アウトドア
2023/4/23 20:30

玉川堂、火造りのうちやま、石田製作所ーー燕三条の「ものづくり」を知るツアーでわかったこと

アウトドアメーカーの「スノーピーク」に招待していただき、同社のある燕三条で「ものづくり」にたずさわっている工場を見学してきました。

 

→【画像18枚】燕三条のものつくり工場の施設詳細を写真でも紹介

【関連記事】

「スノーピークの複合型リゾート」に宿泊。キャンプ苦手勢も外遊びの楽しみを味わえる

 

工場見学を産業に

燕三条は新潟県の中央部に位置するエリア。上越新幹線の「燕三条」駅が知られていますが、実は自治体としては「燕市」と「三条市」という2つになっています。共通しているのは、どちらも洋食器などをはじめとする金属加工業が盛んであること。

 

かつてミュージックプレーヤーiPodの背面が鏡面だったころ、その「磨き」を燕市の職人が請け負っていたことは知っている人も多いのではないでしょうか。

 

今回案内していただくのは、この日伺う「玉川堂」の番頭でもある山田 立(りつ)さん。このツアーを企画したきっかけは、2013年から開催されているイベント「燕三条 工場の祭典」。燕三条には、把握できるだけでも2000~3000の工場があるといいます。しかし需要の変化で使われなくなってきた灯具もあり、そのような道具の工場は減少の一途。すでに消滅してしまった業種もあるといいます。

 

しかし長年にわたって培われてきた技術が、需要が少なくなっただけで消滅していいものなのか……。そう考えた燕三条の人々が立ち上げたイベントが「工場の祭典」でした。参加者は地図を片手に工場を巡り、見学することができるのです。

 

参加事業所は徐々に増え、コロナ禍前の2019年には113軒、のべ訪問者数は5万人を超えました。また、燕三条で職人になりたいという若手が訪れるようになったり、同じような問題を抱える自治体や工場主が視察に訪れるなど、イベントは確実な成果をあげるようになったのです。

 

この活動をさらに広げ、「工場の祭典」開催時だけでなく年間を通じて工場を訪れるツアーを開催しようというのが、山田さんたちの狙いです。「工場の祭典」の経験を積んだことで、年間を通じて見学に応じている工場も増えてきていました。このツアーが成功すれば、ものづくりの継続につながるだけでなく、「工場見学」そのものを燕三条の産業の一つにすることができるのではないかと山田さんたちは期待しています。

 

スノーピークの超定番アイテムを制作する「石田製作所」

最初に伺ったのは、金属加工業「石田製作所」さんの本社工場です。

案内してくださるのは、常務の鈴木義篤さん。石田製作所では、スノーピークで定番中の定番アイテムといえる「シェルフコンテナ」をスノーピークと共同で開発し、 製造から梱包までを一括して請け負っています。

 

↑シェルフコンテナを手にする鈴木さん。石田製作所では鈴木さんが中心となってシェルフコンテナの開発に携わりました

 

シェルフコンテナを製造している工場に入りました。10台のプレス機がずらりと並んでいます。

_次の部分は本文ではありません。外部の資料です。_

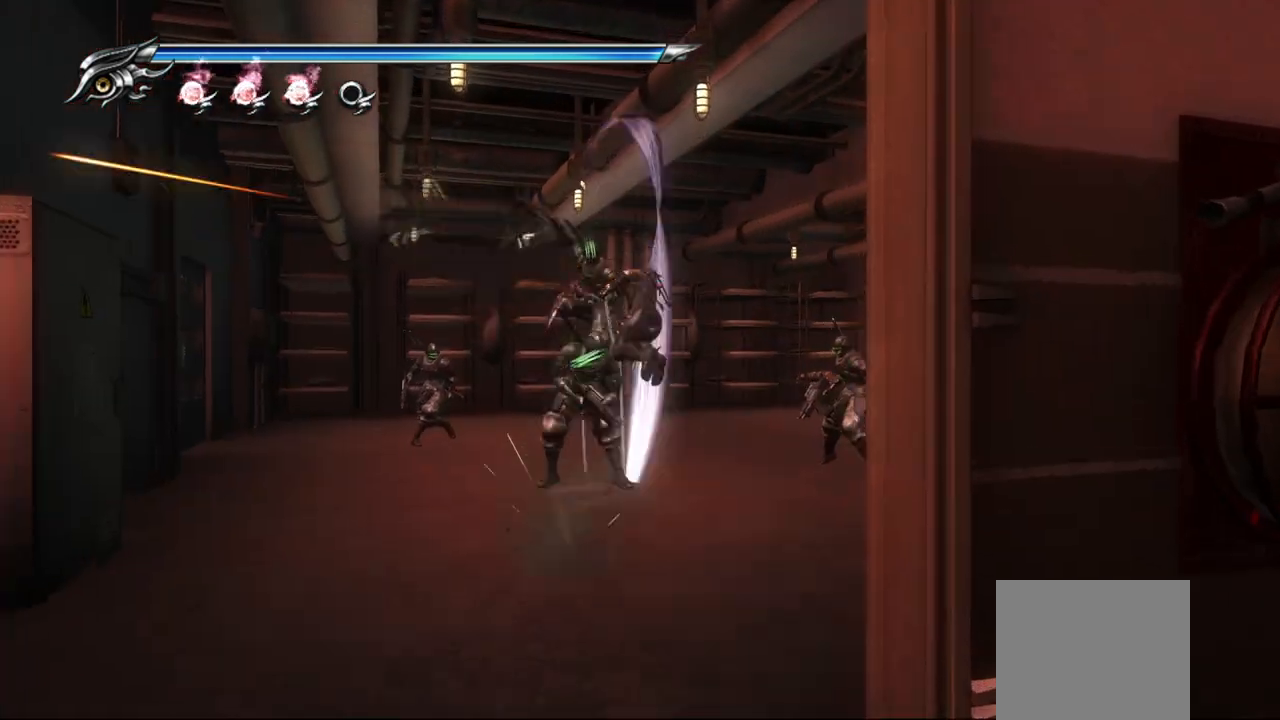
{"buttons": [], "left_stick": "center", "right_stick": "left", "events": [[33, "TRIANGLE", "up"], [183, "left_stick", "center"], [183, "right_stick", "center"], [450, "right_stick", "left"]]}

1枚の鋼板を、手前から奥まで順にプレス機にかけていきます

 

↑「ただの板」が、プレス機にかけられるたびに少しずつ加工され、「部品」の形に

 

鋼板のプレスとカットが終わったら、次は折り曲げて立体的な形にしていきます。実はこの作業について、過去に石田製作所は大きな問題を抱えていました。それは空前のキャンプブームにより、需要が急増したことです。しかし、曲げ加工は職人の手作業で行なっていたため、生産がまったく追いつかなくなってしまいました。

 

そこで石田製作所は、この曲げ工程を専用ロボットで自動化するという大きな決断を下したのです。このロボットにより、大幅な増産を実現しました。

 

↑曲げロボット。並べられた部品をカメラで認識し、アームで取り上げて曲げ加工を施します

 

↑曲げられた部品は、アームがきちんと積みあげていきます

 

「えっ、ものづくりの街なのにロボット?」と思うかもしれません。しかし、シェルフコンテナの複雑な曲げ加工を全自動で行えるロボットの開発自体が、容易なことではありませんでした。そしてロボットの設定やプログラミングは、それまでの職人の経験を生かして石田製作所内で行われています。

 

そしてロボットの導入により、生産数だけでなく製品のクオリティも向上したとのことでした。ロボットの導入自体が、渾身の「ものづくり」の結果だとも言えるでしょう。

 

製品の完成後、最後に行なわれるのが最終検品。実はどの工程でもそれぞれの職人さんが検品を行なっており、「全工程が検品作業」がモットーとのことでした。

 

そして最終検品でも、非常に厳しい基準でチェックが行なわれています。筆者は基準以下として除外された製品をいくつか見ましたが、自分が購入してもこれは文句を言わない、どころか、言われるまでは気づかないような部分もありました。どうしてそこまでするのか。それはやはり、「ものづくりをする者としての誇りがあるから」だと鈴木常務は話してくれました。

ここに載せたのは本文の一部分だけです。